Edward II was imprisoned at the Castle for a time. Here he abdicated, before being taken to his death at Berkeley Castle in 1326.
John of Gaunt, Duke of Lancaster, acting as protector for the young Richard II, remodelled the buildings into a palace,and built the magnificent hall and private apartments overlooking the Mere. The Great Hall with it’s hammer-beam roof was the prototype for Westminster Hall. John of Gaunt’s son, Henry Bolingbroke, eventually deposed Richard and became Henry IV, meaning that Kenilworth was once again Royal property – something that continued through to the reign of Elizabeth I.
Henry V built himself a retreat and banqueting hall at the end of an arm of the Mere. Here he received the insulting gift of tennis balls from the French Dauphin (Shakespeare: Henry V, Act 1, scene 2), and it was to here that he returned after his success at the Battle of Agincourt in 1415. In due course he was re-united with his new French Queen, Katherine, for the first time on English soil, here at the Pleasaunce.
One of the castle’s most famous periods was the 16th century, when it was acquired by the Dudley family. When Robert Dudley, the Earl of Leicester, took possession of Kenilworth Castle in the 1560s he continued the building and modernisation work, and the creation of formal gardens. The building of an impressive new gatehouse at the northern boundary, and his luxurious suite of Tudor apartments meant that the Castle was ready to entertain the Queen.

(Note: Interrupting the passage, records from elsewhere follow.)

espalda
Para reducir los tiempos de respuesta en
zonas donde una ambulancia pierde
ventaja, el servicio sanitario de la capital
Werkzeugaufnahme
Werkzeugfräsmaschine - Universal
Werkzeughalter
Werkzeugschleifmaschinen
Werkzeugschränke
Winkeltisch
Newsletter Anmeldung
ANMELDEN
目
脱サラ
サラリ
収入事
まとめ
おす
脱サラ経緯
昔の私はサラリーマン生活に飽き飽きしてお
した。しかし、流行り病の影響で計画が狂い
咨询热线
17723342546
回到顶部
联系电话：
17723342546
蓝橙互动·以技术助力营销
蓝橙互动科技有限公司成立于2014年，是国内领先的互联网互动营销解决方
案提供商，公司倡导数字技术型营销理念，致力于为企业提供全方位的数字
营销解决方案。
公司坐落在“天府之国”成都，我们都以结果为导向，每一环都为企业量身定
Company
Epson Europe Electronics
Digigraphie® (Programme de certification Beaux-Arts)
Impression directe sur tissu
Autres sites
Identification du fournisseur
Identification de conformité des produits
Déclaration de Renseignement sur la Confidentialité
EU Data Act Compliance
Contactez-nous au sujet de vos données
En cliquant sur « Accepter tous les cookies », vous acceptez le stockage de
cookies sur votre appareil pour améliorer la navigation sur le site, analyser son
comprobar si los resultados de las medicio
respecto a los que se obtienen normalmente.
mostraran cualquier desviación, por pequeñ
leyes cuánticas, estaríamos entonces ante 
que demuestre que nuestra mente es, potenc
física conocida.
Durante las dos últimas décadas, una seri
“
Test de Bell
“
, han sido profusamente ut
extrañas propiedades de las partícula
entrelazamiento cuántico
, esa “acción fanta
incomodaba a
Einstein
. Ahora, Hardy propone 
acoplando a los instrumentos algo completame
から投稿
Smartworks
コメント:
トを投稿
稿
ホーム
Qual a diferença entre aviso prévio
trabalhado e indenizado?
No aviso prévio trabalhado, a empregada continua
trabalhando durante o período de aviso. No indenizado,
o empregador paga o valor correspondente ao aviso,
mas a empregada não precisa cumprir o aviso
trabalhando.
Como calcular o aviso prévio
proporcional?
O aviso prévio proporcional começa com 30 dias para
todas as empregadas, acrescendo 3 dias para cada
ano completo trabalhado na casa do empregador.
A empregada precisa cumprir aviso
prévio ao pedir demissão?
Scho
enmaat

Elizabeth I visited several times, and in 1575 she and her entourage were lavishly entertained for three weeks with pageants, music, dancing, fireworks, hunting and feasting. It is reputed that the entertainments at Kenilworth almost bankrupted Dudley. Sir Walter Scott (in 1821) wrote of these pageants in his novel ‘Kenilworth’. The Castle has also featured in Charles Dickens’ Domby and Son (albeit briefly – in Chapter 26!)
After the death of Robert Dudley, Kenilworth Castle returned to the Crown. During the Civil War it changed hands several times, and after the War the Lord Protector (Cromwell) ordered the demolition of parts of the Keep and the draining of the Mere to ensure that it could not be used as a defensive fortress again.
When the Monarchy was restored, Kenilworth Castle passed to the Villiers family (later Earl of Clarendon) until 1938 when Lord Kenilworth placed his property in the care of the nation. In 1958 his son gave it to the people of Kenilworth and in 1984 English Heritage took over the role of maintaining the Castle.
The Castle is one of the jewels of the properties that English Heritage manages and it plays host to a huge number of events every year.